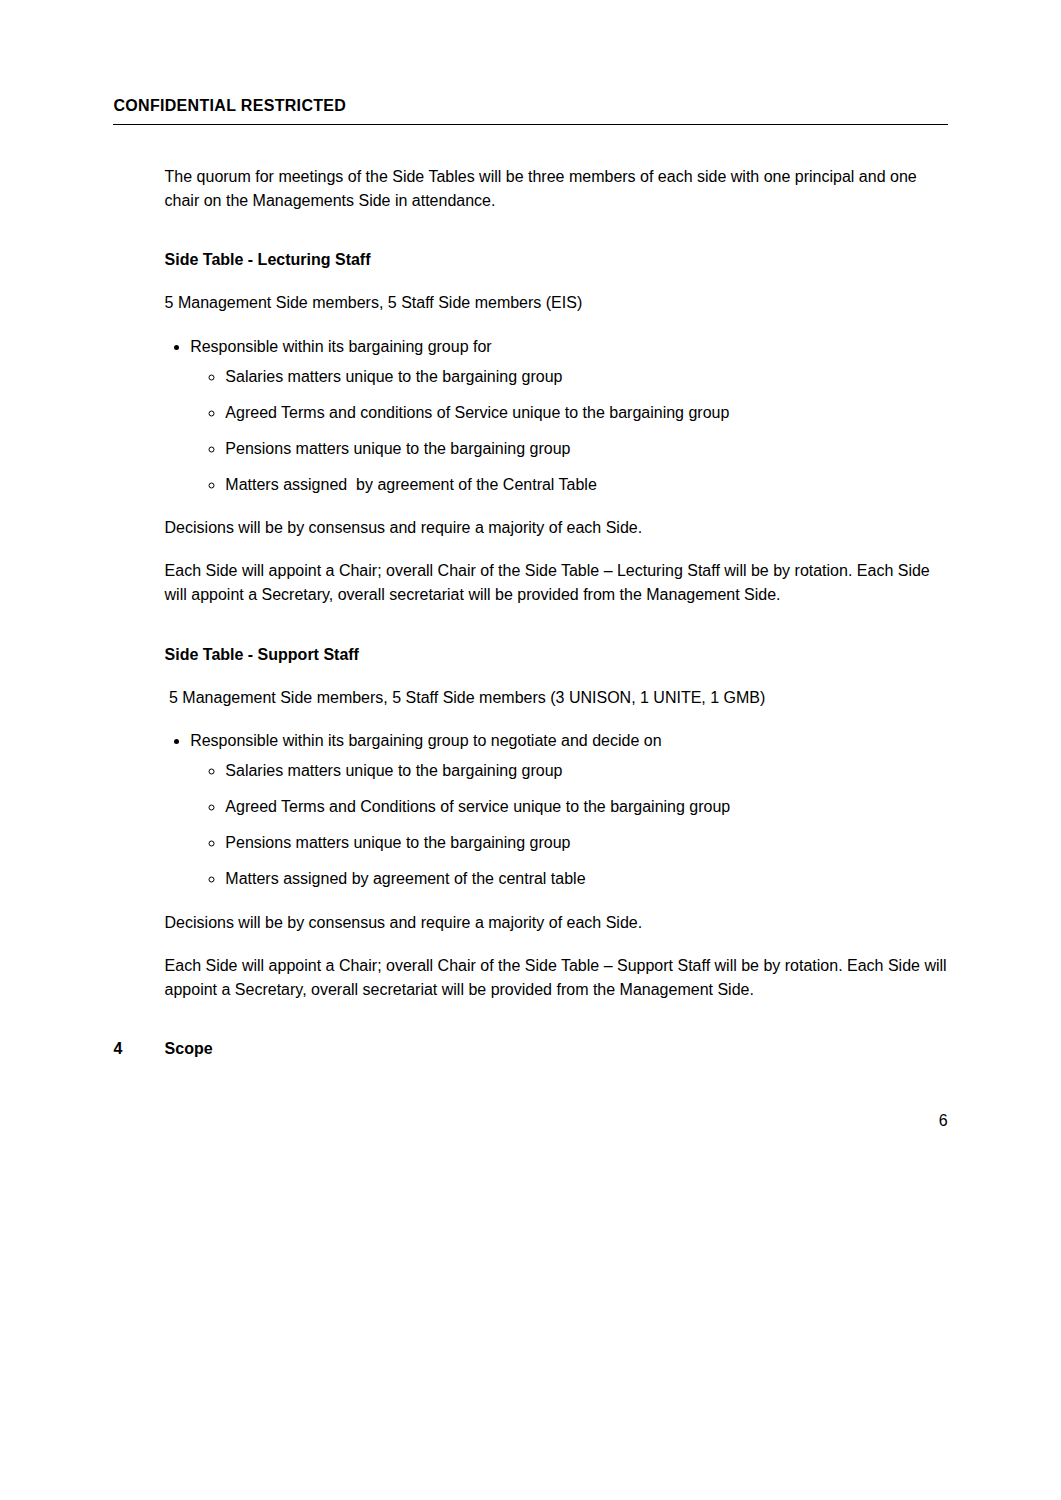CONFIDENTIAL RESTRICTED
The quorum for meetings of the Side Tables will be three members of each side with one principal and one chair on the Managements Side in attendance.
Side Table - Lecturing Staff
5 Management Side members, 5 Staff Side members (EIS)
Responsible within its bargaining group for
Salaries matters unique to the bargaining group
Agreed Terms and conditions of Service unique to the bargaining group
Pensions matters unique to the bargaining group
Matters assigned by agreement of the Central Table
Decisions will be by consensus and require a majority of each Side.
Each Side will appoint a Chair; overall Chair of the Side Table – Lecturing Staff will be by rotation. Each Side will appoint a Secretary, overall secretariat will be provided from the Management Side.
Side Table - Support Staff
5 Management Side members, 5 Staff Side members (3 UNISON, 1 UNITE, 1 GMB)
Responsible within its bargaining group to negotiate and decide on
Salaries matters unique to the bargaining group
Agreed Terms and Conditions of service unique to the bargaining group
Pensions matters unique to the bargaining group
Matters assigned by agreement of the central table
Decisions will be by consensus and require a majority of each Side.
Each Side will appoint a Chair; overall Chair of the Side Table – Support Staff will be by rotation. Each Side will appoint a Secretary, overall secretariat will be provided from the Management Side.
4 Scope
6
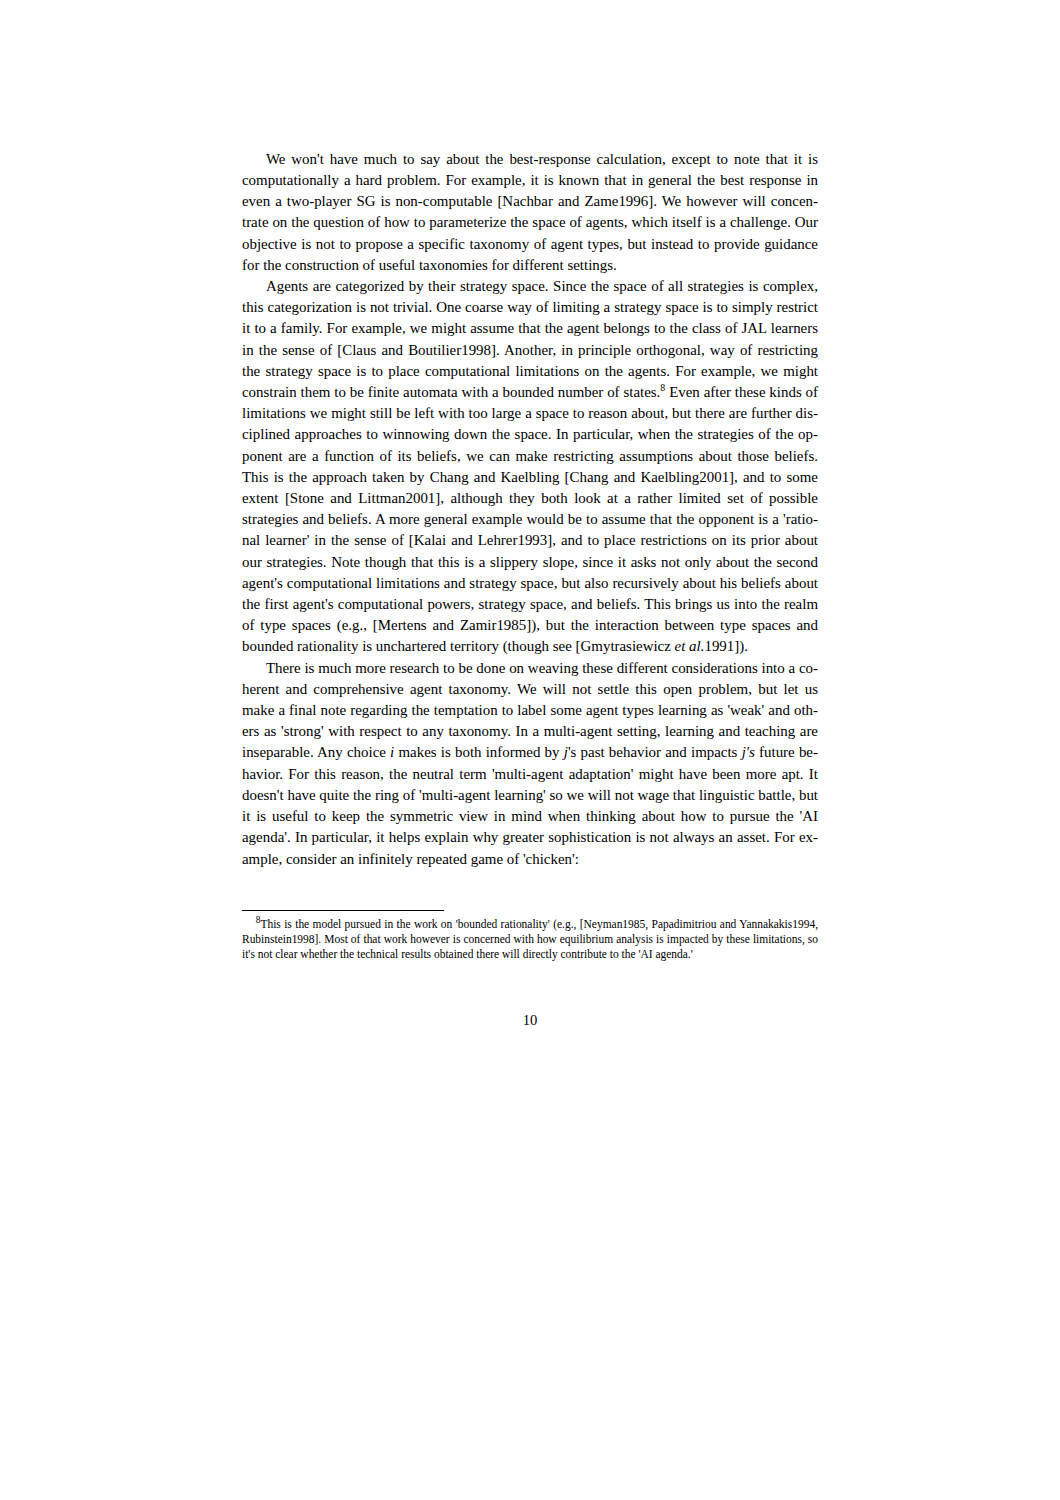We won't have much to say about the best-response calculation, except to note that it is computationally a hard problem. For example, it is known that in general the best response in even a two-player SG is non-computable [Nachbar and Zame1996]. We however will concentrate on the question of how to parameterize the space of agents, which itself is a challenge. Our objective is not to propose a specific taxonomy of agent types, but instead to provide guidance for the construction of useful taxonomies for different settings.
Agents are categorized by their strategy space. Since the space of all strategies is complex, this categorization is not trivial. One coarse way of limiting a strategy space is to simply restrict it to a family. For example, we might assume that the agent belongs to the class of JAL learners in the sense of [Claus and Boutilier1998]. Another, in principle orthogonal, way of restricting the strategy space is to place computational limitations on the agents. For example, we might constrain them to be finite automata with a bounded number of states.8 Even after these kinds of limitations we might still be left with too large a space to reason about, but there are further disciplined approaches to winnowing down the space. In particular, when the strategies of the opponent are a function of its beliefs, we can make restricting assumptions about those beliefs. This is the approach taken by Chang and Kaelbling [Chang and Kaelbling2001], and to some extent [Stone and Littman2001], although they both look at a rather limited set of possible strategies and beliefs. A more general example would be to assume that the opponent is a 'rational learner' in the sense of [Kalai and Lehrer1993], and to place restrictions on its prior about our strategies. Note though that this is a slippery slope, since it asks not only about the second agent's computational limitations and strategy space, but also recursively about his beliefs about the first agent's computational powers, strategy space, and beliefs. This brings us into the realm of type spaces (e.g., [Mertens and Zamir1985]), but the interaction between type spaces and bounded rationality is unchartered territory (though see [Gmytrasiewicz et al. 1991]).
There is much more research to be done on weaving these different considerations into a coherent and comprehensive agent taxonomy. We will not settle this open problem, but let us make a final note regarding the temptation to label some agent types learning as 'weak' and others as 'strong' with respect to any taxonomy. In a multi-agent setting, learning and teaching are inseparable. Any choice i makes is both informed by j's past behavior and impacts j′s future behavior. For this reason, the neutral term 'multi-agent adaptation' might have been more apt. It doesn't have quite the ring of 'multi-agent learning' so we will not wage that linguistic battle, but it is useful to keep the symmetric view in mind when thinking about how to pursue the 'AI agenda'. In particular, it helps explain why greater sophistication is not always an asset. For example, consider an infinitely repeated game of 'chicken':
8This is the model pursued in the work on 'bounded rationality' (e.g., [Neyman1985, Papadimitriou and Yannakakis1994, Rubinstein1998]. Most of that work however is concerned with how equilibrium analysis is impacted by these limitations, so it's not clear whether the technical results obtained there will directly contribute to the 'AI agenda.'
10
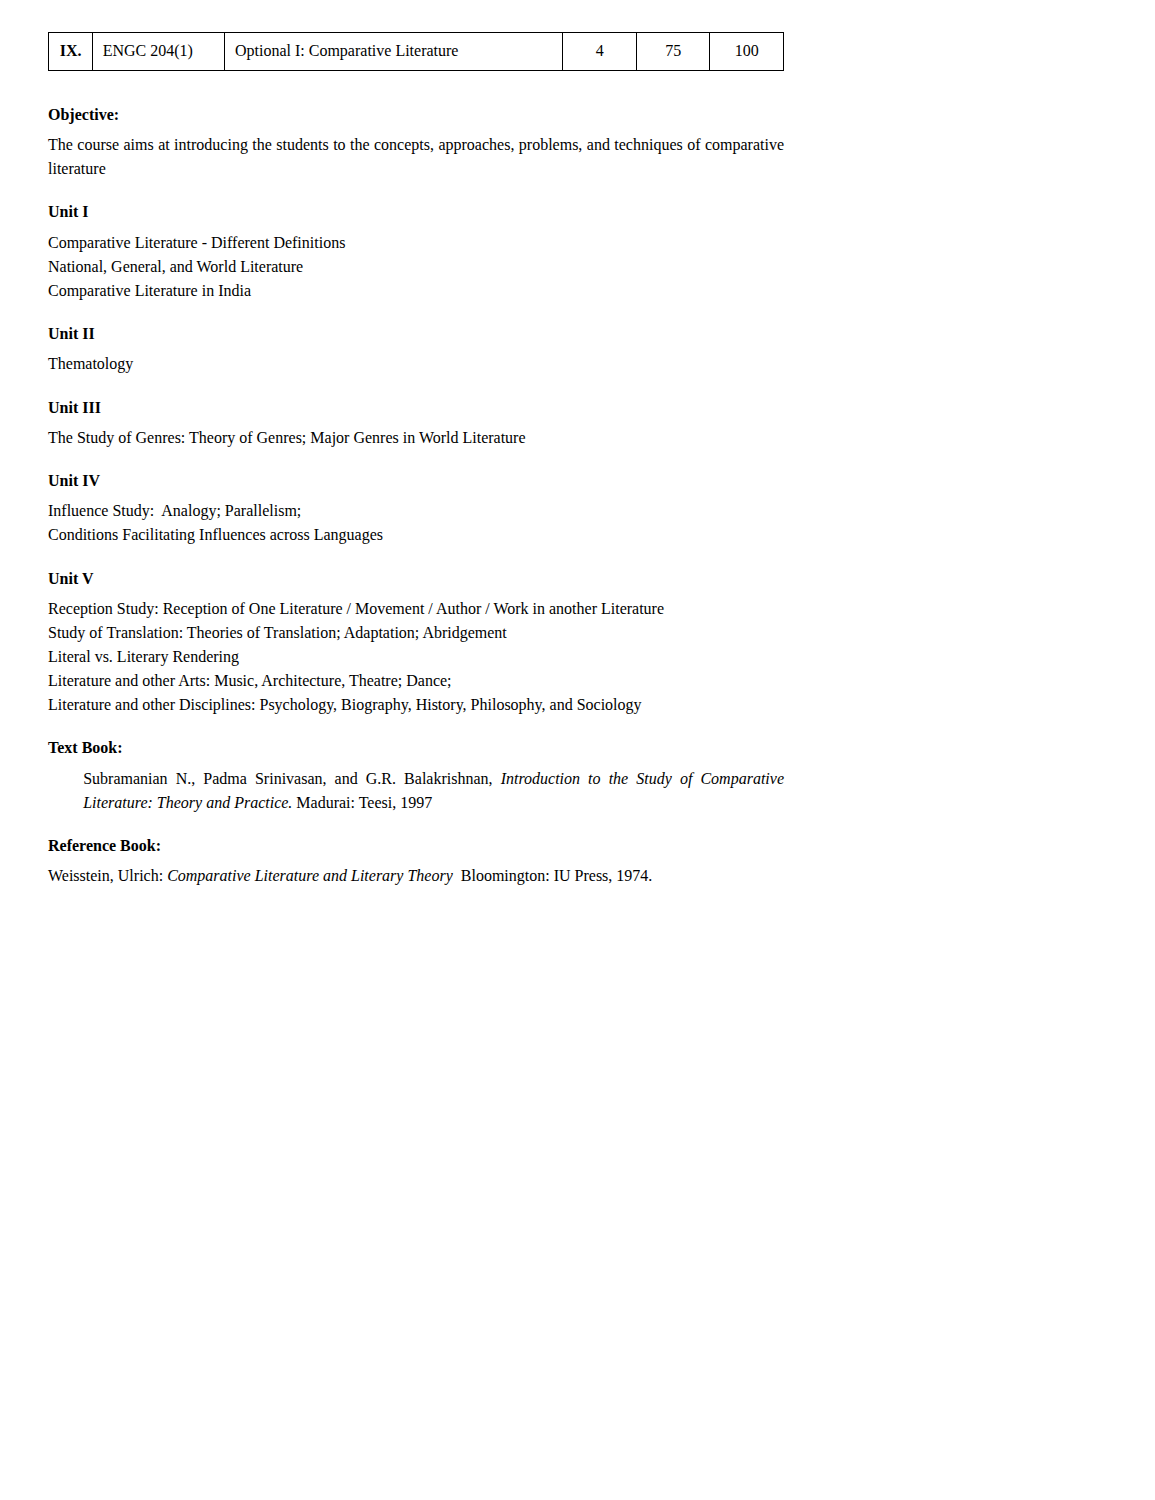| IX. | ENGC 204(1) | Optional I: Comparative Literature | 4 | 75 | 100 |
Objective:
The course aims at introducing the students to the concepts, approaches, problems, and techniques of comparative literature
Unit I
Comparative Literature - Different Definitions
National, General, and World Literature
Comparative Literature in India
Unit II
Thematology
Unit III
The Study of Genres: Theory of Genres; Major Genres in World Literature
Unit IV
Influence Study: Analogy; Parallelism;
Conditions Facilitating Influences across Languages
Unit V
Reception Study: Reception of One Literature / Movement / Author / Work in another Literature
Study of Translation: Theories of Translation; Adaptation; Abridgement
Literal vs. Literary Rendering
Literature and other Arts: Music, Architecture, Theatre; Dance;
Literature and other Disciplines: Psychology, Biography, History, Philosophy, and Sociology
Text Book:
Subramanian N., Padma Srinivasan, and G.R. Balakrishnan, Introduction to the Study of Comparative Literature: Theory and Practice. Madurai: Teesi, 1997
Reference Book:
Weisstein, Ulrich: Comparative Literature and Literary Theory Bloomington: IU Press, 1974.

About this exercise:
Copy out all lines of the material above in which "Responsible" occurs.

Response area:
Responsible within its bargaining group for
Responsible within its bargaining group to negotiate and decide on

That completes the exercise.